**Your assignment**
Duplicate the items below, everything from the line containing "Reading right to left, what" down through the line containing "Reading right to left, transcribe", and leave the pictures out of your answer.

**Material for this task**
———
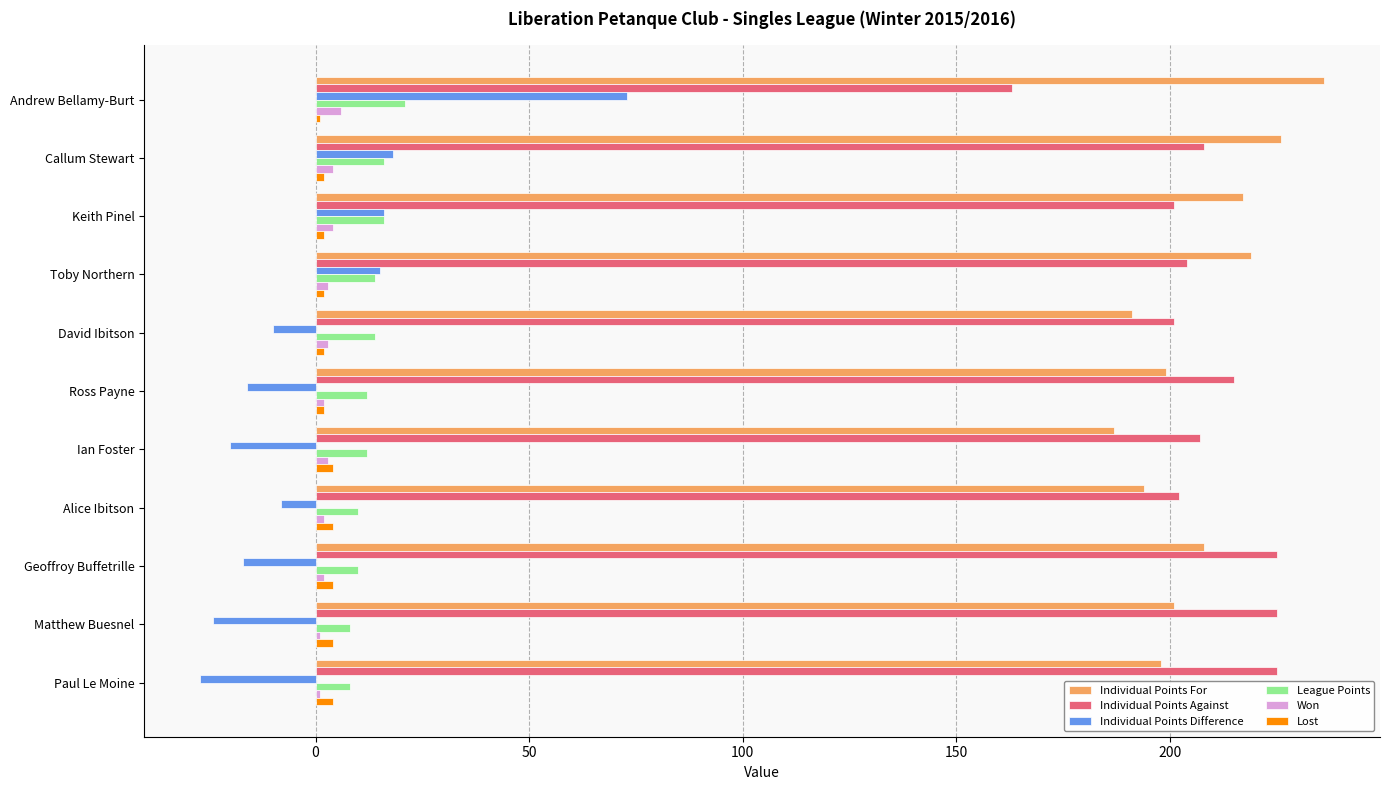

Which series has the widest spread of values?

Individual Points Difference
———
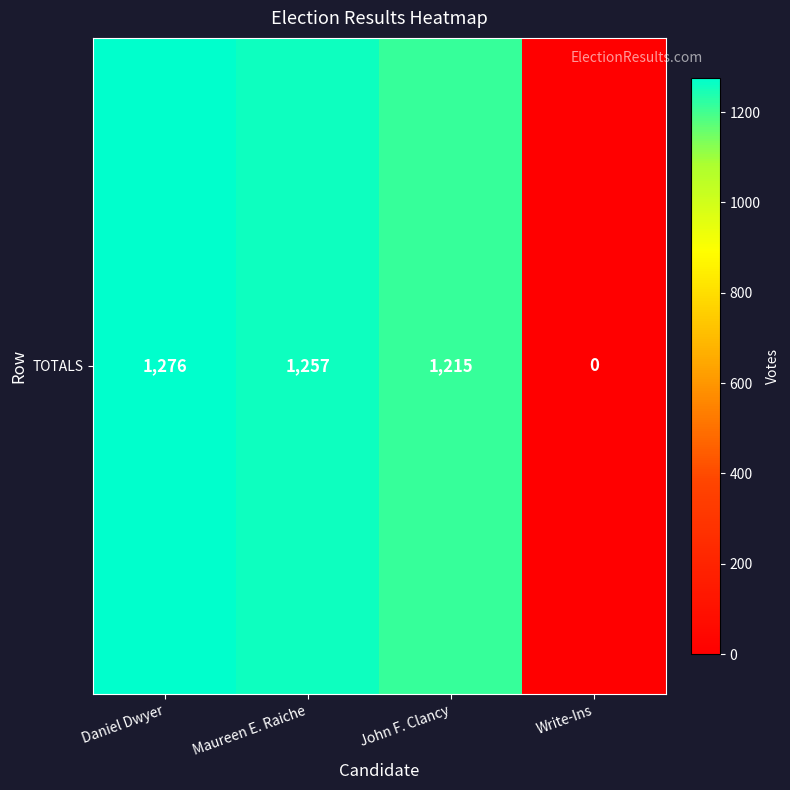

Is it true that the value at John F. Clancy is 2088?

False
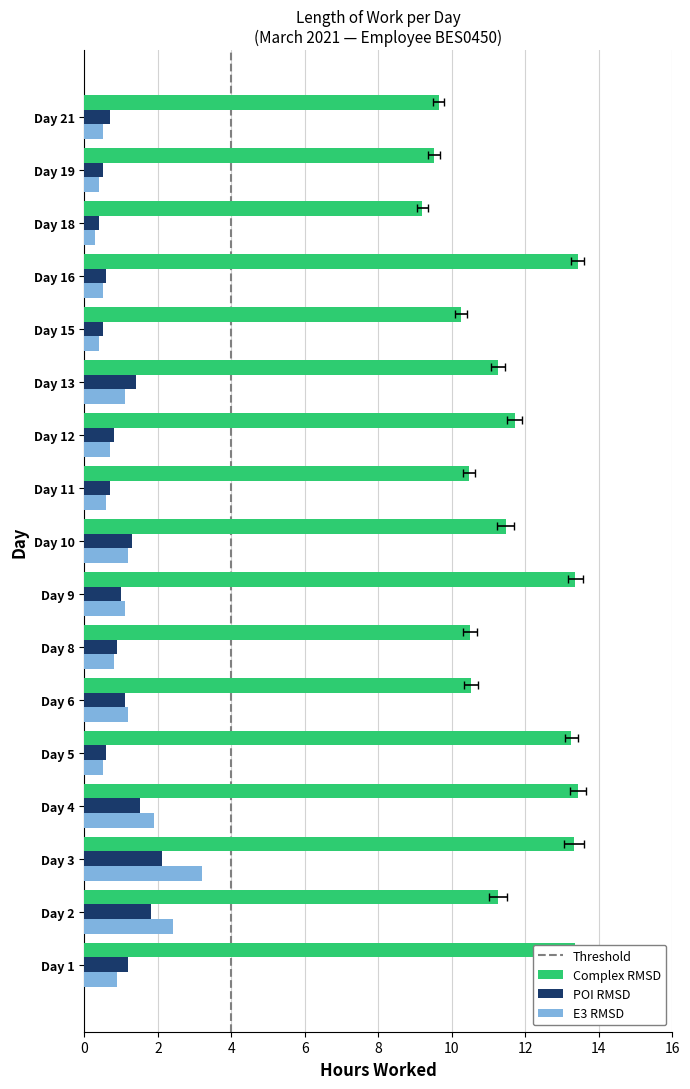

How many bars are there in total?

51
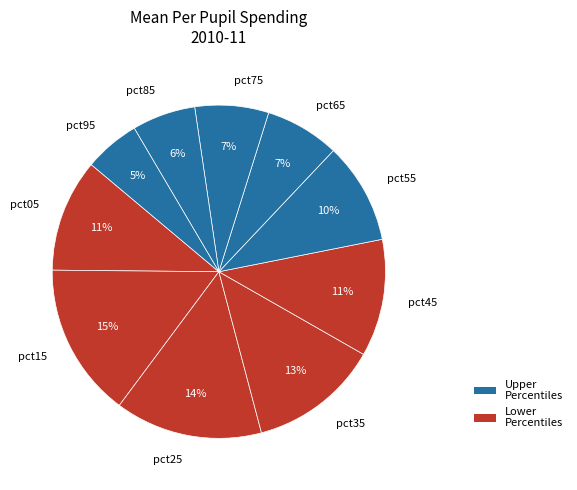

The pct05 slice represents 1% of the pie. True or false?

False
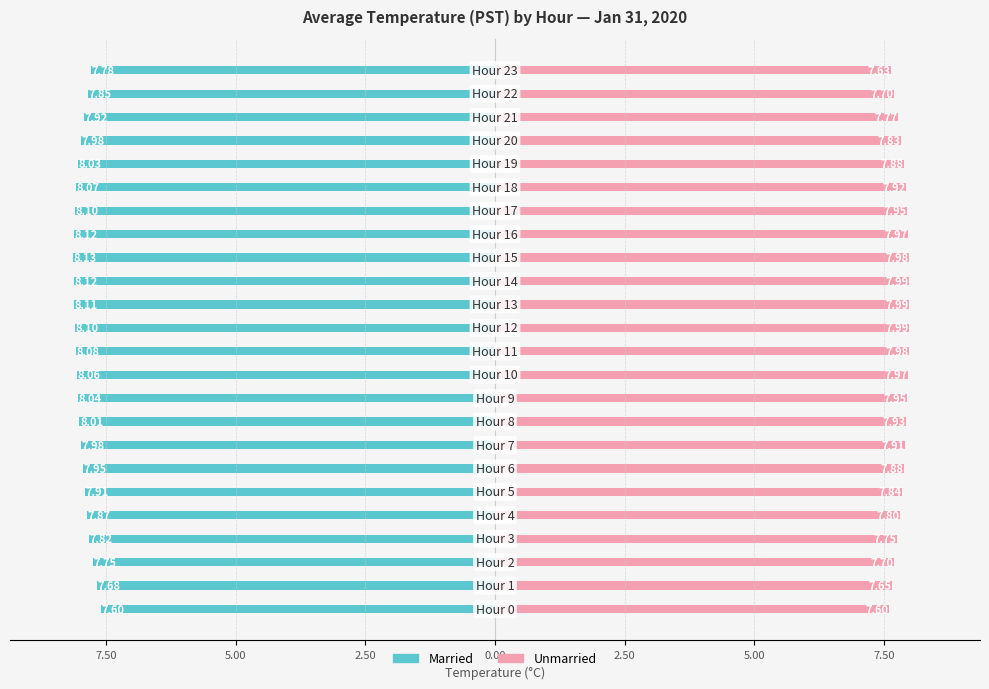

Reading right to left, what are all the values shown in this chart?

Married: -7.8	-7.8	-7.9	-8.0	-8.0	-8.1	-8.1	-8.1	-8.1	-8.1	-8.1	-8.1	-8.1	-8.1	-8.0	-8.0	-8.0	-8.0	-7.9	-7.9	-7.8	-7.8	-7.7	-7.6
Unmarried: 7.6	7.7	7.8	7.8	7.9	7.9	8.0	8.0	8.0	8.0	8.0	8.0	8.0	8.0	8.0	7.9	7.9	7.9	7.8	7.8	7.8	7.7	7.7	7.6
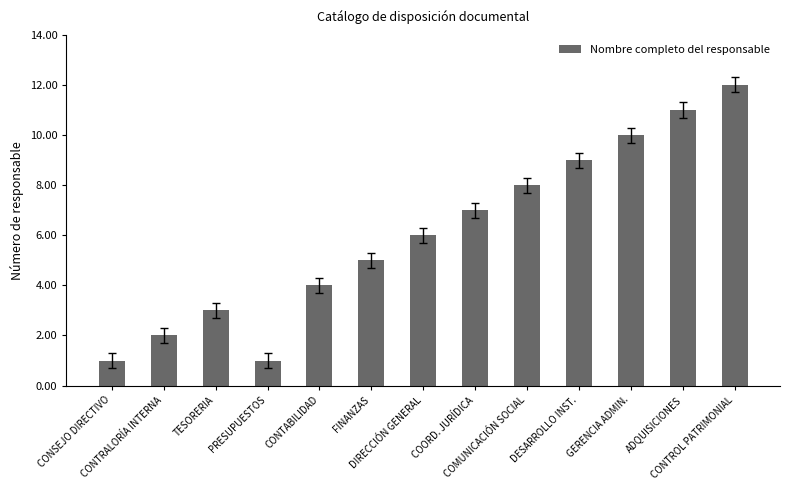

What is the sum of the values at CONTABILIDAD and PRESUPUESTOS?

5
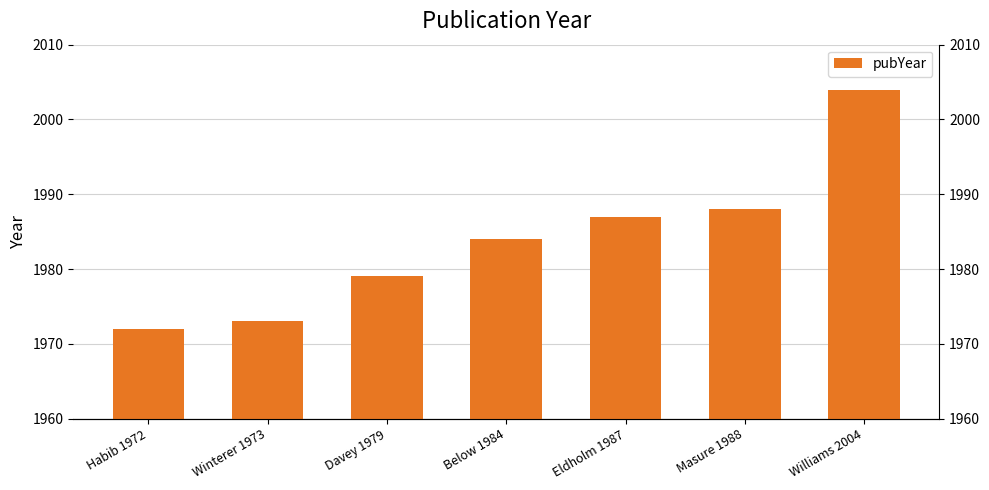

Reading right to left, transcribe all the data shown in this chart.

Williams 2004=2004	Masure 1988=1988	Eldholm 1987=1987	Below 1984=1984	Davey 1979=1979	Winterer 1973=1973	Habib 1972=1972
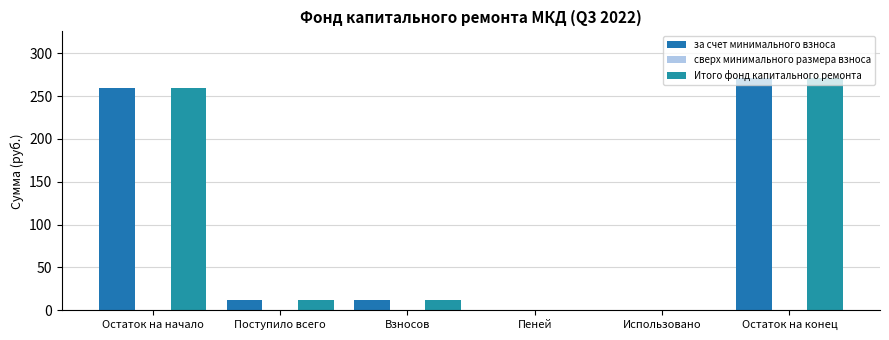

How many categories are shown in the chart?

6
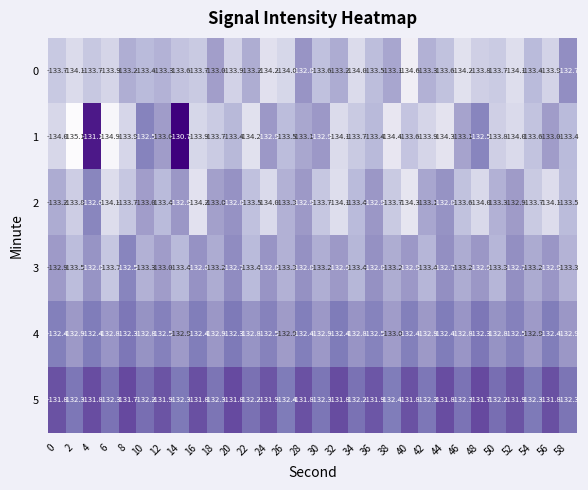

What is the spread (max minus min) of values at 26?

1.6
———
**Answer to the problem**
Reading right to left, what are all the values shown in this chart?

Married: -7.8	-7.8	-7.9	-8.0	-8.0	-8.1	-8.1	-8.1	-8.1	-8.1	-8.1	-8.1	-8.1	-8.1	-8.0	-8.0	-8.0	-8.0	-7.9	-7.9	-7.8	-7.8	-7.7	-7.6
Unmarried: 7.6	7.7	7.8	7.8	7.9	7.9	8.0	8.0	8.0	8.0	8.0	8.0	8.0	8.0	8.0	7.9	7.9	7.9	7.8	7.8	7.8	7.7	7.7	7.6

What is the sum of the values at CONTABILIDAD and PRESUPUESTOS?

5

Reading right to left, transcribe all the data shown in this chart.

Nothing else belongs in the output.